一位对儿子充满爱、富有牺牲精神的慈父,便浮现在李县令的眼前……那不是沈默的爹,而是他李县令的爹。他李朋程的父亲也是个为了儿子放弃科举的秀才,一辈子都是为了他而活着,却在他高中前三年,便先一步去世了。
世上什么最悲哀?子欲养而亲不待。
李县令终于抑制不住内心的辛酸,以袖掩面,无声痛哭起来。
沈默这才住了嘴,陪着李县令一起抹泪。马典史也不敢闲着,在那拼命挤眼,摆出一副如丧考妣的样子。

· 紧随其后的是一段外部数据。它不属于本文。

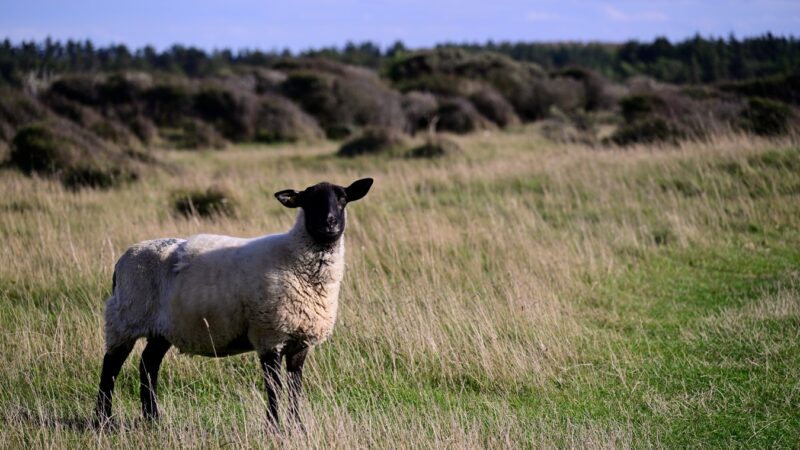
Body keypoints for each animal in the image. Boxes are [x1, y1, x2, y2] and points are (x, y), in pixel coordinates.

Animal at [94, 178, 374, 430]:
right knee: (111, 366)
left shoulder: (300, 340)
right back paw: (103, 419)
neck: (295, 259)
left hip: (162, 328)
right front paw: (274, 428)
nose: (330, 223)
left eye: (342, 199)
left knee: (148, 364)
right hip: (125, 318)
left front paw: (298, 427)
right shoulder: (269, 336)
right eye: (309, 201)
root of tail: (121, 262)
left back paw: (153, 419)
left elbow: (295, 387)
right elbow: (274, 387)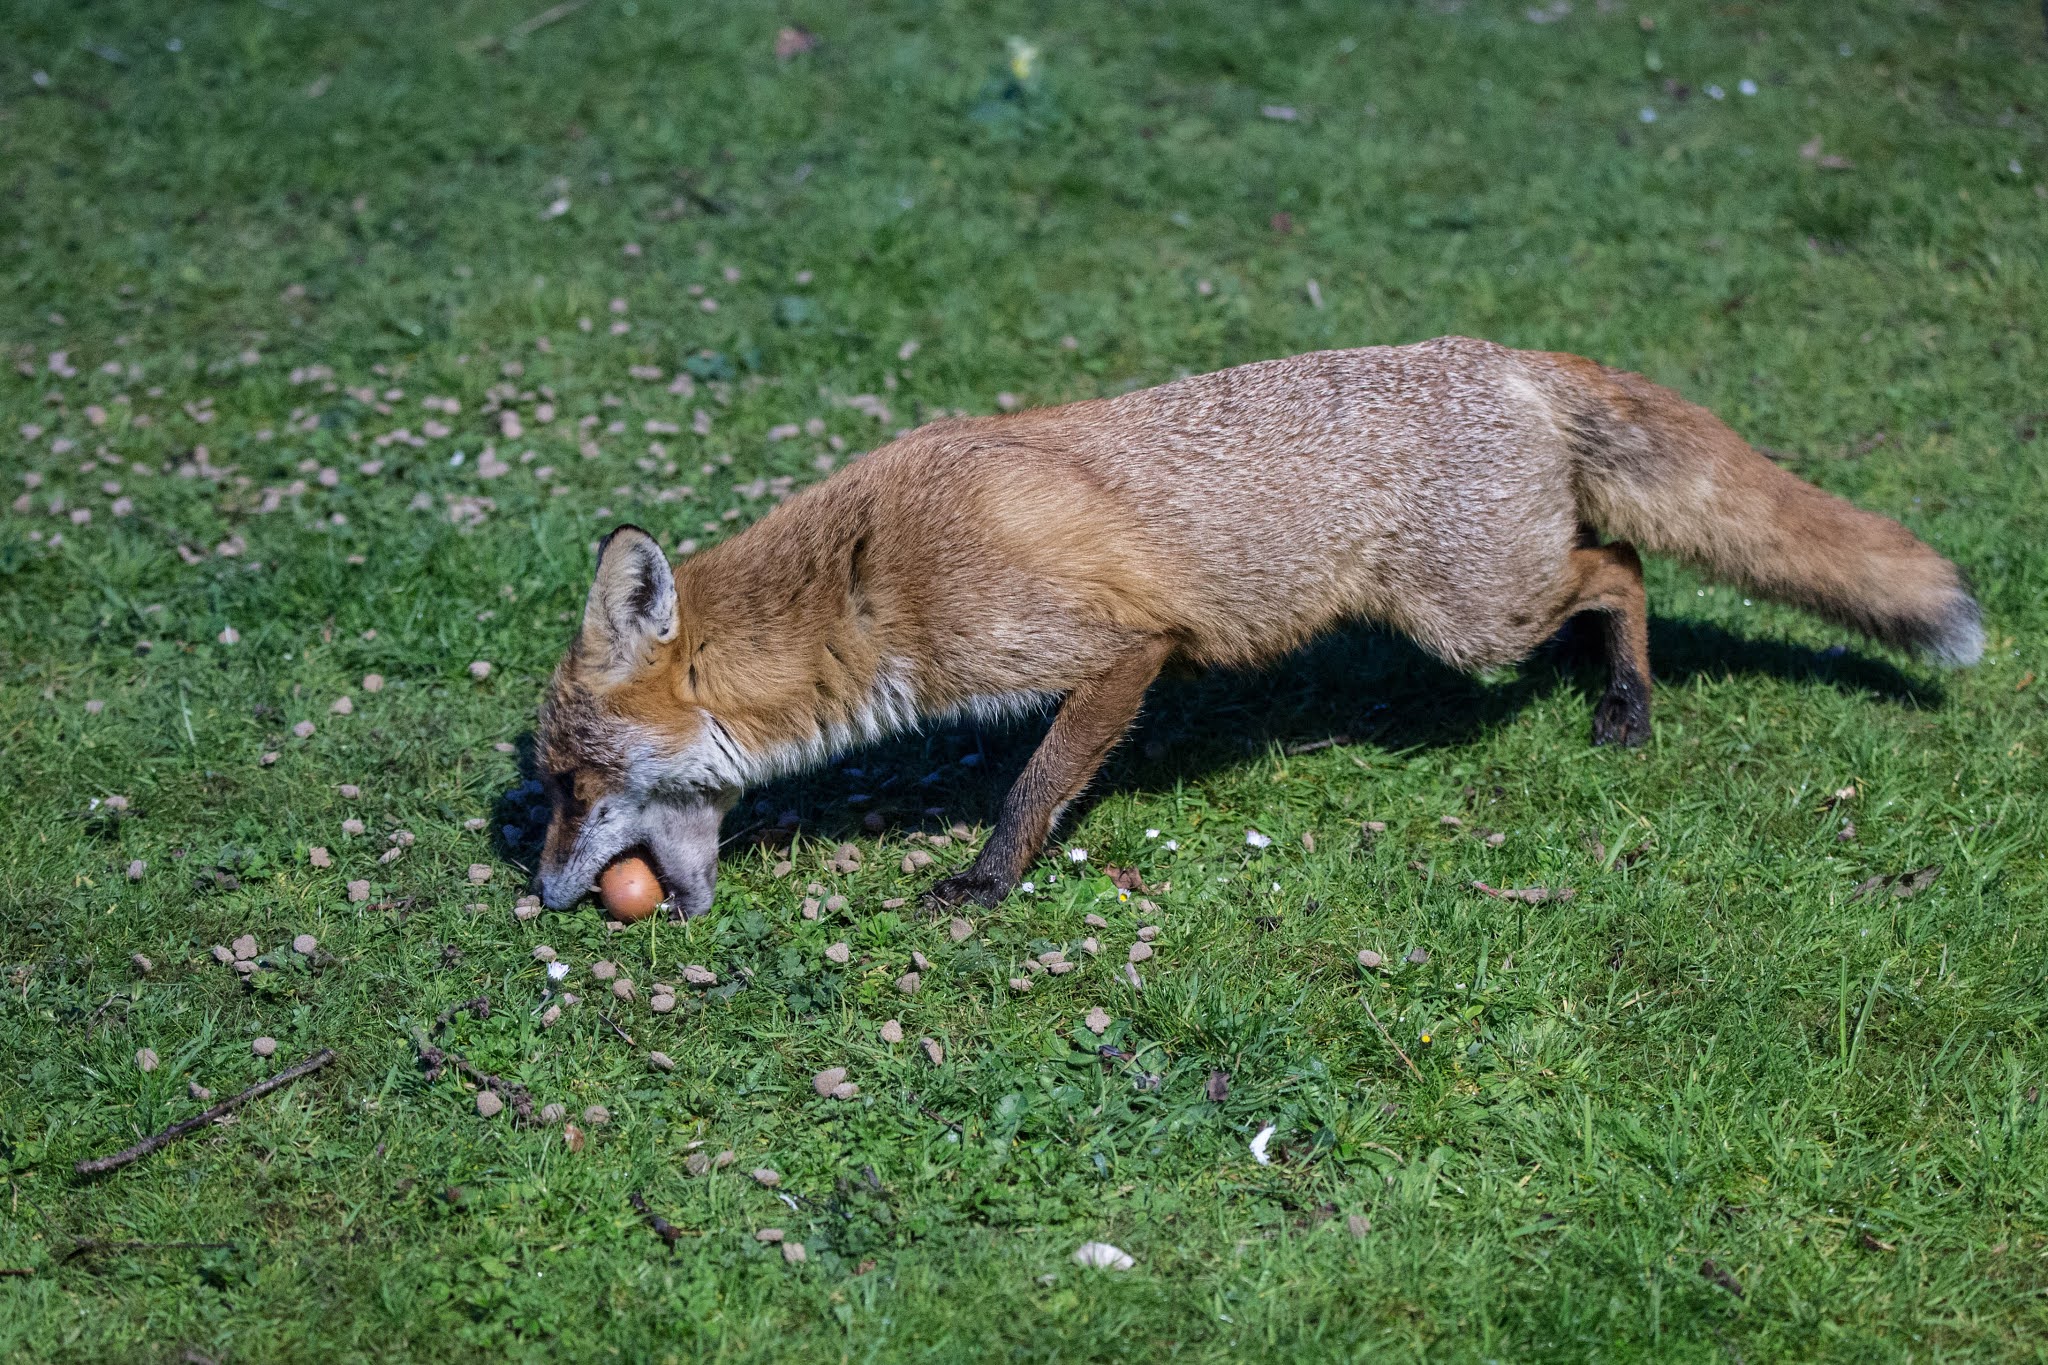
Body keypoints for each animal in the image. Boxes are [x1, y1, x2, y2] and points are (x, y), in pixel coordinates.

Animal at [534, 336, 1981, 917]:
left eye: (569, 786)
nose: (543, 892)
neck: (873, 572)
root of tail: (1506, 355)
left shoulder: (1120, 651)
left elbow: (1033, 786)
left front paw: (990, 883)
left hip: (1471, 619)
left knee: (1621, 569)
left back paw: (1626, 705)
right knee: (1620, 557)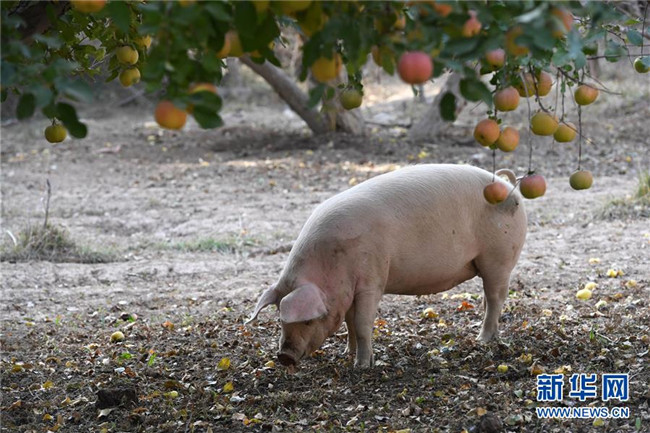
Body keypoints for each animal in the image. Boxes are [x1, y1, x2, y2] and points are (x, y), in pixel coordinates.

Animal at [247, 164, 527, 368]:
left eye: (307, 321)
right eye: (279, 319)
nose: (284, 357)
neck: (331, 262)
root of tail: (509, 186)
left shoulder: (372, 279)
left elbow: (362, 323)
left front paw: (362, 366)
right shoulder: (349, 290)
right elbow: (349, 321)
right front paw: (346, 353)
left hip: (498, 257)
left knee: (496, 297)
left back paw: (482, 340)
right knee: (489, 299)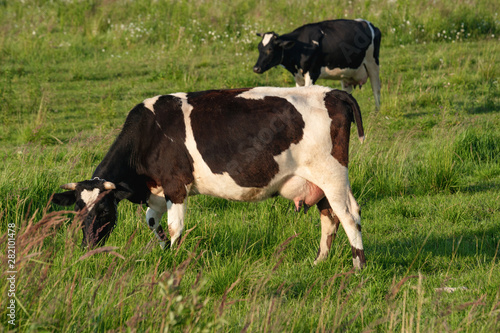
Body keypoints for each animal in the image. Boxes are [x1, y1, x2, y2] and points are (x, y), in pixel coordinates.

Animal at [51, 85, 368, 268]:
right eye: (78, 213)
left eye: (104, 211)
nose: (87, 249)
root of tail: (332, 92)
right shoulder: (157, 193)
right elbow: (153, 224)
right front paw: (164, 253)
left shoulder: (176, 186)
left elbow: (175, 227)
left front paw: (174, 261)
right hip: (317, 182)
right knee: (330, 218)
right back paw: (319, 262)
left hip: (331, 173)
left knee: (349, 215)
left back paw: (358, 267)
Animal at [254, 18, 382, 109]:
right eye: (259, 47)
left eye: (270, 49)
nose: (256, 68)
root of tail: (368, 24)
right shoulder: (298, 77)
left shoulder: (312, 72)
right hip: (347, 74)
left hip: (373, 64)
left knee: (376, 90)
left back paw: (377, 113)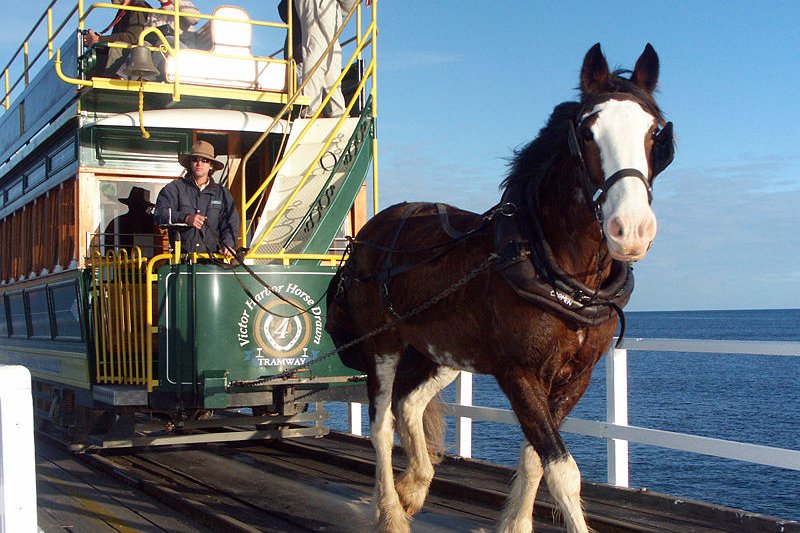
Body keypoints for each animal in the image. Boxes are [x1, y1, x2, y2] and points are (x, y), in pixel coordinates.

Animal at [326, 42, 676, 532]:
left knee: (409, 405)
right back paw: (392, 513)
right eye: (588, 132)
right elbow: (563, 471)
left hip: (441, 352)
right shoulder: (519, 373)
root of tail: (365, 237)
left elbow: (535, 458)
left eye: (655, 133)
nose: (632, 229)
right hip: (384, 347)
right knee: (380, 425)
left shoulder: (576, 378)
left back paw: (414, 486)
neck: (554, 265)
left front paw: (515, 523)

好半天李县令才止住哭,一抽一抽地吩咐道:“马风,去账房支取二两银子……不,五两银子给沈默。”马典史更郁闷了,好么,倒找钱开了。但哪敢怠慢,赶紧屁颠屁颠地往前院跑去。
第二十八章 对(上)
沈默拿了银子,李县令又温言劝勉几句便让他回去,从头到尾只字未提案子的事情。
沈默一头雾水,稀里糊涂,只好恭声道谢,跟着个衙役离开了县衙。
他一走,马典史便问道:“堂尊,您咋也不问问案子的事儿呢?”
“问有何益?”李县令淡淡道:“不问亦无损。”
真是句高深的结论啊。马典史苦笑道:“您老拿主意,属下听着就是,只是这案子还查不查了?”
“查,大张旗鼓的查!”李县令沉声道:“适当的抓一些,把声势做足,震一震县里这股邪火。”
马典史恍然大悟,原来是虚张声势啊,便高兴地接令下去。